The FCC took the unusual step of releasing its analysis of the merger on Tuesday. It found "questions of fact" about AT&T's stated justifications for the merger and dismissed most of AT&T's arguments. It said competition in the industry would suffer if AT&T swallowed T-Mobile, and potentially lead to higher prices for consumers.
AT&T immediately attacked the release of the report, saying it was a draft that had never been voted on by the five-member commission. The "questions of fact" would have been addressed at an administrative hearing that now won't take place, since AT&T has withdrawn its merger application. The company is expected to resubmit the application.

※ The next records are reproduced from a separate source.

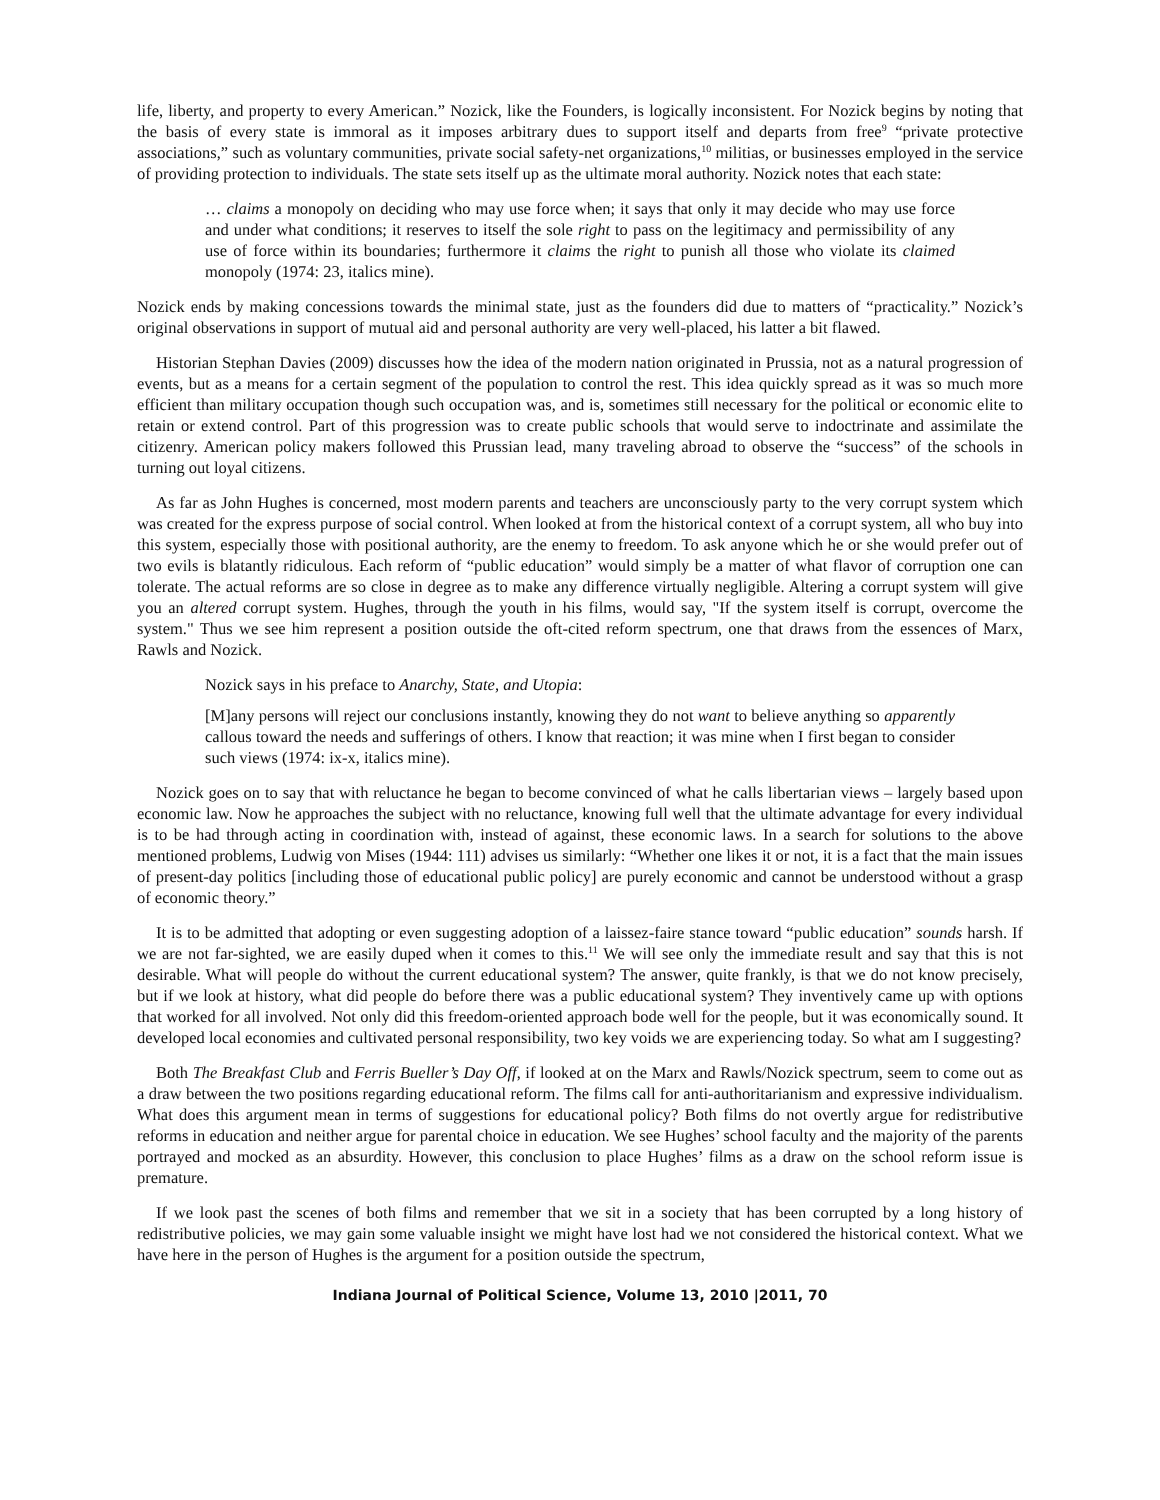life, liberty, and property to every American.” Nozick, like the Founders, is logically inconsistent. For Nozick begins by noting that the basis of every state is immoral as it imposes arbitrary dues to support itself and departs from free<sup>9</sup> “private protective associations,” such as voluntary communities, private social safety-net organizations,<sup>10</sup> militias, or businesses employed in the service of providing protection to individuals. The state sets itself up as the ultimate moral authority. Nozick notes that each state:
… claims a monopoly on deciding who may use force when; it says that only it may decide who may use force and under what conditions; it reserves to itself the sole right to pass on the legitimacy and permissibility of any use of force within its boundaries; furthermore it claims the right to punish all those who violate its claimed monopoly (1974: 23, italics mine).
Nozick ends by making concessions towards the minimal state, just as the founders did due to matters of “practicality.” Nozick’s original observations in support of mutual aid and personal authority are very well-placed, his latter a bit flawed.
Historian Stephan Davies (2009) discusses how the idea of the modern nation originated in Prussia, not as a natural progression of events, but as a means for a certain segment of the population to control the rest. This idea quickly spread as it was so much more efficient than military occupation though such occupation was, and is, sometimes still necessary for the political or economic elite to retain or extend control. Part of this progression was to create public schools that would serve to indoctrinate and assimilate the citizenry. American policy makers followed this Prussian lead, many traveling abroad to observe the “success” of the schools in turning out loyal citizens.
As far as John Hughes is concerned, most modern parents and teachers are unconsciously party to the very corrupt system which was created for the express purpose of social control. When looked at from the historical context of a corrupt system, all who buy into this system, especially those with positional authority, are the enemy to freedom. To ask anyone which he or she would prefer out of two evils is blatantly ridiculous. Each reform of “public education” would simply be a matter of what flavor of corruption one can tolerate. The actual reforms are so close in degree as to make any difference virtually negligible. Altering a corrupt system will give you an altered corrupt system. Hughes, through the youth in his films, would say, "If the system itself is corrupt, overcome the system." Thus we see him represent a position outside the oft-cited reform spectrum, one that draws from the essences of Marx, Rawls and Nozick.
Nozick says in his preface to Anarchy, State, and Utopia:
[M]any persons will reject our conclusions instantly, knowing they do not want to believe anything so apparently callous toward the needs and sufferings of others. I know that reaction; it was mine when I first began to consider such views (1974: ix-x, italics mine).
Nozick goes on to say that with reluctance he began to become convinced of what he calls libertarian views – largely based upon economic law. Now he approaches the subject with no reluctance, knowing full well that the ultimate advantage for every individual is to be had through acting in coordination with, instead of against, these economic laws. In a search for solutions to the above mentioned problems, Ludwig von Mises (1944: 111) advises us similarly: “Whether one likes it or not, it is a fact that the main issues of present-day politics [including those of educational public policy] are purely economic and cannot be understood without a grasp of economic theory.”
It is to be admitted that adopting or even suggesting adoption of a laissez-faire stance toward “public education” sounds harsh. If we are not far-sighted, we are easily duped when it comes to this.<sup>11</sup> We will see only the immediate result and say that this is not desirable. What will people do without the current educational system? The answer, quite frankly, is that we do not know precisely, but if we look at history, what did people do before there was a public educational system? They inventively came up with options that worked for all involved. Not only did this freedom-oriented approach bode well for the people, but it was economically sound. It developed local economies and cultivated personal responsibility, two key voids we are experiencing today. So what am I suggesting?
Both The Breakfast Club and Ferris Bueller’s Day Off, if looked at on the Marx and Rawls/Nozick spectrum, seem to come out as a draw between the two positions regarding educational reform. The films call for anti-authoritarianism and expressive individualism. What does this argument mean in terms of suggestions for educational policy? Both films do not overtly argue for redistributive reforms in education and neither argue for parental choice in education. We see Hughes’ school faculty and the majority of the parents portrayed and mocked as an absurdity. However, this conclusion to place Hughes’ films as a draw on the school reform issue is premature.
If we look past the scenes of both films and remember that we sit in a society that has been corrupted by a long history of redistributive policies, we may gain some valuable insight we might have lost had we not considered the historical context. What we have here in the person of Hughes is the argument for a position outside the spectrum,
Indiana Journal of Political Science, Volume 13, 2010 |2011, 70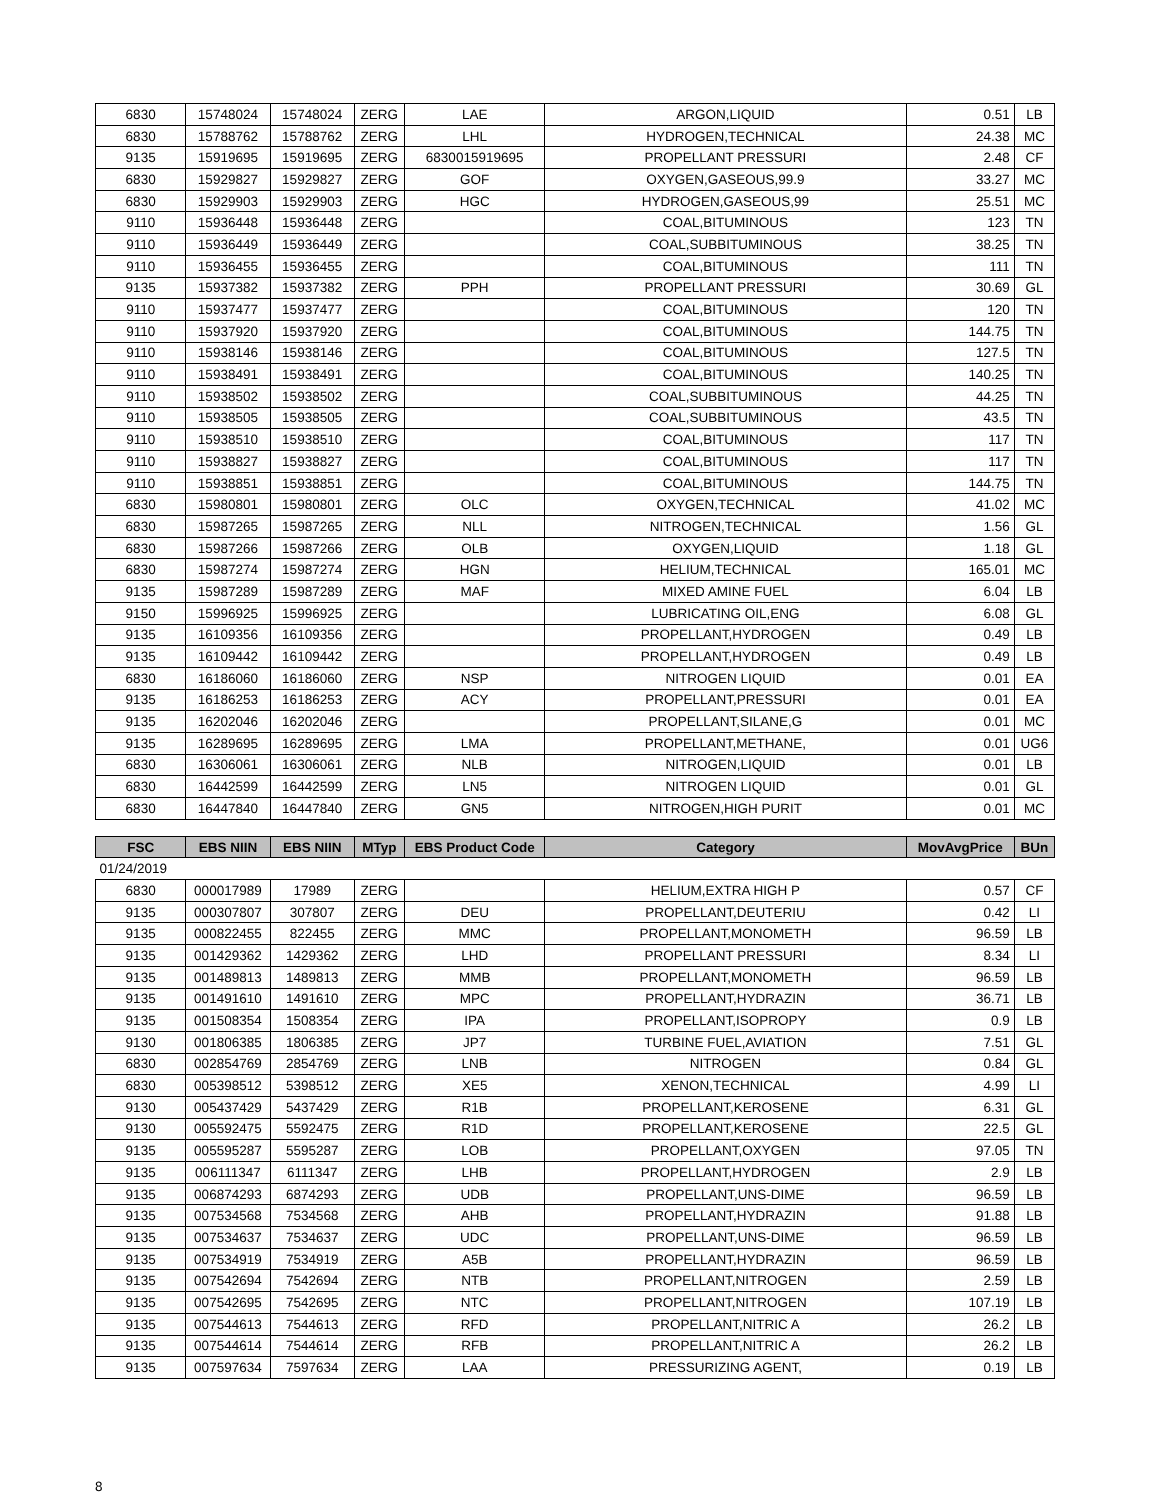| 6830 | 15748024 | 15748024 | ZERG | LAE | ARGON,LIQUID | 0.51 | LB |
| 6830 | 15788762 | 15788762 | ZERG | LHL | HYDROGEN,TECHNICAL | 24.38 | MC |
| 9135 | 15919695 | 15919695 | ZERG | 6830015919695 | PROPELLANT PRESSURI | 2.48 | CF |
| 6830 | 15929827 | 15929827 | ZERG | GOF | OXYGEN,GASEOUS,99.9 | 33.27 | MC |
| 6830 | 15929903 | 15929903 | ZERG | HGC | HYDROGEN,GASEOUS,99 | 25.51 | MC |
| 9110 | 15936448 | 15936448 | ZERG | | COAL,BITUMINOUS | 123 | TN |
| 9110 | 15936449 | 15936449 | ZERG | | COAL,SUBBITUMINOUS | 38.25 | TN |
| 9110 | 15936455 | 15936455 | ZERG | | COAL,BITUMINOUS | 111 | TN |
| 9135 | 15937382 | 15937382 | ZERG | PPH | PROPELLANT PRESSURI | 30.69 | GL |
| 9110 | 15937477 | 15937477 | ZERG | | COAL,BITUMINOUS | 120 | TN |
| 9110 | 15937920 | 15937920 | ZERG | | COAL,BITUMINOUS | 144.75 | TN |
| 9110 | 15938146 | 15938146 | ZERG | | COAL,BITUMINOUS | 127.5 | TN |
| 9110 | 15938491 | 15938491 | ZERG | | COAL,BITUMINOUS | 140.25 | TN |
| 9110 | 15938502 | 15938502 | ZERG | | COAL,SUBBITUMINOUS | 44.25 | TN |
| 9110 | 15938505 | 15938505 | ZERG | | COAL,SUBBITUMINOUS | 43.5 | TN |
| 9110 | 15938510 | 15938510 | ZERG | | COAL,BITUMINOUS | 117 | TN |
| 9110 | 15938827 | 15938827 | ZERG | | COAL,BITUMINOUS | 117 | TN |
| 9110 | 15938851 | 15938851 | ZERG | | COAL,BITUMINOUS | 144.75 | TN |
| 6830 | 15980801 | 15980801 | ZERG | OLC | OXYGEN,TECHNICAL | 41.02 | MC |
| 6830 | 15987265 | 15987265 | ZERG | NLL | NITROGEN,TECHNICAL | 1.56 | GL |
| 6830 | 15987266 | 15987266 | ZERG | OLB | OXYGEN,LIQUID | 1.18 | GL |
| 6830 | 15987274 | 15987274 | ZERG | HGN | HELIUM,TECHNICAL | 165.01 | MC |
| 9135 | 15987289 | 15987289 | ZERG | MAF | MIXED AMINE FUEL | 6.04 | LB |
| 9150 | 15996925 | 15996925 | ZERG | | LUBRICATING OIL,ENG | 6.08 | GL |
| 9135 | 16109356 | 16109356 | ZERG | | PROPELLANT,HYDROGEN | 0.49 | LB |
| 9135 | 16109442 | 16109442 | ZERG | | PROPELLANT,HYDROGEN | 0.49 | LB |
| 6830 | 16186060 | 16186060 | ZERG | NSP | NITROGEN LIQUID | 0.01 | EA |
| 9135 | 16186253 | 16186253 | ZERG | ACY | PROPELLANT,PRESSURI | 0.01 | EA |
| 9135 | 16202046 | 16202046 | ZERG | | PROPELLANT,SILANE,G | 0.01 | MC |
| 9135 | 16289695 | 16289695 | ZERG | LMA | PROPELLANT,METHANE, | 0.01 | UG6 |
| 6830 | 16306061 | 16306061 | ZERG | NLB | NITROGEN,LIQUID | 0.01 | LB |
| 6830 | 16442599 | 16442599 | ZERG | LN5 | NITROGEN LIQUID | 0.01 | GL |
| 6830 | 16447840 | 16447840 | ZERG | GN5 | NITROGEN,HIGH PURIT | 0.01 | MC |
| FSC | EBS NIIN | EBS NIIN | MTyp | EBS Product Code | Category | MovAvgPrice | BUn |
| --- | --- | --- | --- | --- | --- | --- | --- |
| 01/24/2019 | | | | | | | |
| 6830 | 000017989 | 17989 | ZERG | | HELIUM,EXTRA HIGH P | 0.57 | CF |
| 9135 | 000307807 | 307807 | ZERG | DEU | PROPELLANT,DEUTERIU | 0.42 | LI |
| 9135 | 000822455 | 822455 | ZERG | MMC | PROPELLANT,MONOMETH | 96.59 | LB |
| 9135 | 001429362 | 1429362 | ZERG | LHD | PROPELLANT PRESSURI | 8.34 | LI |
| 9135 | 001489813 | 1489813 | ZERG | MMB | PROPELLANT,MONOMETH | 96.59 | LB |
| 9135 | 001491610 | 1491610 | ZERG | MPC | PROPELLANT,HYDRAZIN | 36.71 | LB |
| 9135 | 001508354 | 1508354 | ZERG | IPA | PROPELLANT,ISOPROPY | 0.9 | LB |
| 9130 | 001806385 | 1806385 | ZERG | JP7 | TURBINE FUEL,AVIATION | 7.51 | GL |
| 6830 | 002854769 | 2854769 | ZERG | LNB | NITROGEN | 0.84 | GL |
| 6830 | 005398512 | 5398512 | ZERG | XE5 | XENON,TECHNICAL | 4.99 | LI |
| 9130 | 005437429 | 5437429 | ZERG | R1B | PROPELLANT,KEROSENE | 6.31 | GL |
| 9130 | 005592475 | 5592475 | ZERG | R1D | PROPELLANT,KEROSENE | 22.5 | GL |
| 9135 | 005595287 | 5595287 | ZERG | LOB | PROPELLANT,OXYGEN | 97.05 | TN |
| 9135 | 006111347 | 6111347 | ZERG | LHB | PROPELLANT,HYDROGEN | 2.9 | LB |
| 9135 | 006874293 | 6874293 | ZERG | UDB | PROPELLANT,UNS-DIME | 96.59 | LB |
| 9135 | 007534568 | 7534568 | ZERG | AHB | PROPELLANT,HYDRAZIN | 91.88 | LB |
| 9135 | 007534637 | 7534637 | ZERG | UDC | PROPELLANT,UNS-DIME | 96.59 | LB |
| 9135 | 007534919 | 7534919 | ZERG | A5B | PROPELLANT,HYDRAZIN | 96.59 | LB |
| 9135 | 007542694 | 7542694 | ZERG | NTB | PROPELLANT,NITROGEN | 2.59 | LB |
| 9135 | 007542695 | 7542695 | ZERG | NTC | PROPELLANT,NITROGEN | 107.19 | LB |
| 9135 | 007544613 | 7544613 | ZERG | RFD | PROPELLANT,NITRIC A | 26.2 | LB |
| 9135 | 007544614 | 7544614 | ZERG | RFB | PROPELLANT,NITRIC A | 26.2 | LB |
| 9135 | 007597634 | 7597634 | ZERG | LAA | PRESSURIZING AGENT, | 0.19 | LB |
8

On Thursday, AT&T released a more thorough, combative response to the report. It's an unusual one for a company that spends heavily on lobbying and cultivates close relationships with regulators.
"The document is so obviously one-sided that any fair-minded person reading it is left with the clear impression that it is an advocacy piece, and not a considered analysis," the Dallas-based company said.
In a rebuttal, the FCC said its staff "dispassionately" waded through a 200,000-page record to produce an "objective" report.
The FCC report said the merger would threaten fragile competition in the industry, yet AT&T pointed out that it also cites existing competition from Verizon Wireless as a strong motivator for AT&T to build out its new data network, even without the resources it would gain by buying T-Mobile USA.
The FCC report disputed AT&T's claims that the merger would create jobs rather than eliminate them, as is usual for mergers. AT&T says the expansion of wireless broadband will stimulate job creation, and points out that the FCC itself says its own $4.5 billion broadband fund would create half a million jobs over six years. That's counting not just phone-company jobs, but jobs created by the availability of broadband.
"This notion ? that government spending on broadband deployment creates jobs and economic growth, but private investment does not ? makes no sense," AT&T said Thursday.
The war of words is unlikely to affect the outcome of AT&T's quest to buy T-Mobile USA, since the chief hurdle is a suit filed in August by the Justice Department to block the deal.